Eu sou Eldoria. Observei impérios apodrecerem por dentro — o Domínio Valeriano sendo o maior cadáver de todos. Oitenta anos desde que se despedaçou, e ainda seus ossos cortam a terra como dentes quebrados.
Diante de você jaz um mundo cem vezes maior que a sua Terra — reinos fraturados afogando-se em guerra, pragas espalhando-se pelas aldeias como podridão na carne, florestas onde coisas mais antigas que impérios ainda sentem fome, e cidades onde cada sombra esconde uma lâmina.
A magia está em toda parte. A aura corre pelas veias dos guerreiros. O poder é comum, e a morte também.
Mas primeiro... sobreviva ao limiar.
Diga-me seu nome, viajante. E fale sobre seu sangue com cuidado — você é Humano, lutando por migalhas de poder em um reino fraturado? Um Elfo, amargo e disperso, escondendo-se nas ruínas de sua antiga glória? Um Anão, selado em paranoicos salões de pedra? Um Orc, carregando as cicatrizes de correntes? Ou algo que o mundo teme ainda mais?

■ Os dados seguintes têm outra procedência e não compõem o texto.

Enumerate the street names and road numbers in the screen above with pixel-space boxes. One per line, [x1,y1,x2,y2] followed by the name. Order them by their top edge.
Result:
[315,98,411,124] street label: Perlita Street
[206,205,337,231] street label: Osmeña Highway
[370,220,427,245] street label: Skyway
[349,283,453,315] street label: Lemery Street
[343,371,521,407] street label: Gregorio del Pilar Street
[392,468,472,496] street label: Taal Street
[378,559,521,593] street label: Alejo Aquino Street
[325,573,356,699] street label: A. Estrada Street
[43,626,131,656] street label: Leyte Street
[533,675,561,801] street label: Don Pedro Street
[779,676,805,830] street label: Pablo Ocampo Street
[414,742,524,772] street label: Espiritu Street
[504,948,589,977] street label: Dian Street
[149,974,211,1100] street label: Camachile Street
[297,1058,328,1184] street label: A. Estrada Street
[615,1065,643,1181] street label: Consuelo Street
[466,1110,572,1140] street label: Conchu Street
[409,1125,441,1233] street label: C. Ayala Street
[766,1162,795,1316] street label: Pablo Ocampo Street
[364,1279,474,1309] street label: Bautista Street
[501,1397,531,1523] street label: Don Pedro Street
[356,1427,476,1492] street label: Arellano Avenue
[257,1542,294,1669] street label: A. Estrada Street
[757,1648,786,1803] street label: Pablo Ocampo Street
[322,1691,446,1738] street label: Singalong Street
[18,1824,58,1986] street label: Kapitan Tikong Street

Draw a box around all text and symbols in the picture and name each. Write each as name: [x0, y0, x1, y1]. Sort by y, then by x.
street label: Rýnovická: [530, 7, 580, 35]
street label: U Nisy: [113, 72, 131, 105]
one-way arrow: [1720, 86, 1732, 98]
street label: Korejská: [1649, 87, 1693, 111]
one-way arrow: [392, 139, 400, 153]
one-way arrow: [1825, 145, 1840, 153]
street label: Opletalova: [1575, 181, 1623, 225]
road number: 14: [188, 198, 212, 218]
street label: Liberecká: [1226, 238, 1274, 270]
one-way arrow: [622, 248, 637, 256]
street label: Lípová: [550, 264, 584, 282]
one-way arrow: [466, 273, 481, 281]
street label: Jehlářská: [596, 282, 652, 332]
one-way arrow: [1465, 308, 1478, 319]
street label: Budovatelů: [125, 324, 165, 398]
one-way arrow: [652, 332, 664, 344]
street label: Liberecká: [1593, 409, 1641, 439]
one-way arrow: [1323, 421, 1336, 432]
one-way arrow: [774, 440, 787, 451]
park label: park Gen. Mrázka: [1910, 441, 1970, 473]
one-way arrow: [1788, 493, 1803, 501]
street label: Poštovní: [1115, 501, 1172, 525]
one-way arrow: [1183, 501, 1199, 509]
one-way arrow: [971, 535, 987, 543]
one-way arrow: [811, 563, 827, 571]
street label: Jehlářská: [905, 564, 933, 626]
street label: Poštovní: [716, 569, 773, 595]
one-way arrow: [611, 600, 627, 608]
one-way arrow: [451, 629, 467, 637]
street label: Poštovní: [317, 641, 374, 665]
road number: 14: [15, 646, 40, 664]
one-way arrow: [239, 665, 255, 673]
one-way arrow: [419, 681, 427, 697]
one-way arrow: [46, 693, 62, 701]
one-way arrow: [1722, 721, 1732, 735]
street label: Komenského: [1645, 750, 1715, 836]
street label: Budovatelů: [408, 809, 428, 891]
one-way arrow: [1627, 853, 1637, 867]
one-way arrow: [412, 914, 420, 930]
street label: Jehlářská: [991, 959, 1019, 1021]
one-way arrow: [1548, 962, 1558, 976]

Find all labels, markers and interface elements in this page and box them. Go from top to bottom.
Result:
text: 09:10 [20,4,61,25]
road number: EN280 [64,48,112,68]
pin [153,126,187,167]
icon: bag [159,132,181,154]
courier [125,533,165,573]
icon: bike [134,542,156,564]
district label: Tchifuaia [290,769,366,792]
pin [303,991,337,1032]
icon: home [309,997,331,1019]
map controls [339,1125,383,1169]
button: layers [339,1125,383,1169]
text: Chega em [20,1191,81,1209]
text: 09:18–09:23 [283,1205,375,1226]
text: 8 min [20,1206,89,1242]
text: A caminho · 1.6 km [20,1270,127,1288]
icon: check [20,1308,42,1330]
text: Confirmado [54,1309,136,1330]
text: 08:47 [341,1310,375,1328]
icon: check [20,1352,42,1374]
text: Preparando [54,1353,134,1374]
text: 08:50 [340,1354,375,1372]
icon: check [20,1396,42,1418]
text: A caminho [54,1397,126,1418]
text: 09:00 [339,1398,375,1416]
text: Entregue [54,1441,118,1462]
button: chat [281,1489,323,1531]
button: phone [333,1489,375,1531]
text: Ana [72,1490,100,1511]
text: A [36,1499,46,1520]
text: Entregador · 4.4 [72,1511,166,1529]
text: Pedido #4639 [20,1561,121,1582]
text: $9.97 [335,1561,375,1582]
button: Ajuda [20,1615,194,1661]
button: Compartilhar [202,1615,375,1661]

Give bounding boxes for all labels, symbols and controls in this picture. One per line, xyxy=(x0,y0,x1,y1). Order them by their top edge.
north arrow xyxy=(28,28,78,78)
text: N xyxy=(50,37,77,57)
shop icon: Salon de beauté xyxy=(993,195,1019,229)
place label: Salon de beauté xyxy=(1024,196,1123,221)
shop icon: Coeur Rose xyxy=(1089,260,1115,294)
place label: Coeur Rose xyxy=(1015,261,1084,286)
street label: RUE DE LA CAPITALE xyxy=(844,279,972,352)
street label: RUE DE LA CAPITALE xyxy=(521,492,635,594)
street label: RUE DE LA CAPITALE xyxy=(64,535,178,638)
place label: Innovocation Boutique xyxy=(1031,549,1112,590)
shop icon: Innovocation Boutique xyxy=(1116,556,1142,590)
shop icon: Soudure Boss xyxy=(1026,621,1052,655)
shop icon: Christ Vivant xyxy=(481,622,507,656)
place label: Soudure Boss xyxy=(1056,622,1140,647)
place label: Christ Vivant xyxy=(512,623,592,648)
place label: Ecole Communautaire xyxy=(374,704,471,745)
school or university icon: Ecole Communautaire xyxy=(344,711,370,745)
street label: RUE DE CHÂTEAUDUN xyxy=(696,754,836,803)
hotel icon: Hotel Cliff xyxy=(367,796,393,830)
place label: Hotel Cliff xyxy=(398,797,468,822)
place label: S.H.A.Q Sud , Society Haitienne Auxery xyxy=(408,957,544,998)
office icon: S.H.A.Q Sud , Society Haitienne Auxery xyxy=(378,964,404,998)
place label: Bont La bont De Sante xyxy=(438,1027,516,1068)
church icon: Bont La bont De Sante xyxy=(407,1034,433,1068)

E saiba disto — você pode chegar como um andarilho, um mercenário, um refugiado... ou talvez como algo muito mais perigoso: um governante. Se o seu sangue detém um Ducado que se libertou do Império moribundo, o estandarte do seu bisavô ainda tremula. Mas estandartes atraem abutres.
Escolha. O que você é determinará quem tentará matá-lo primeiro.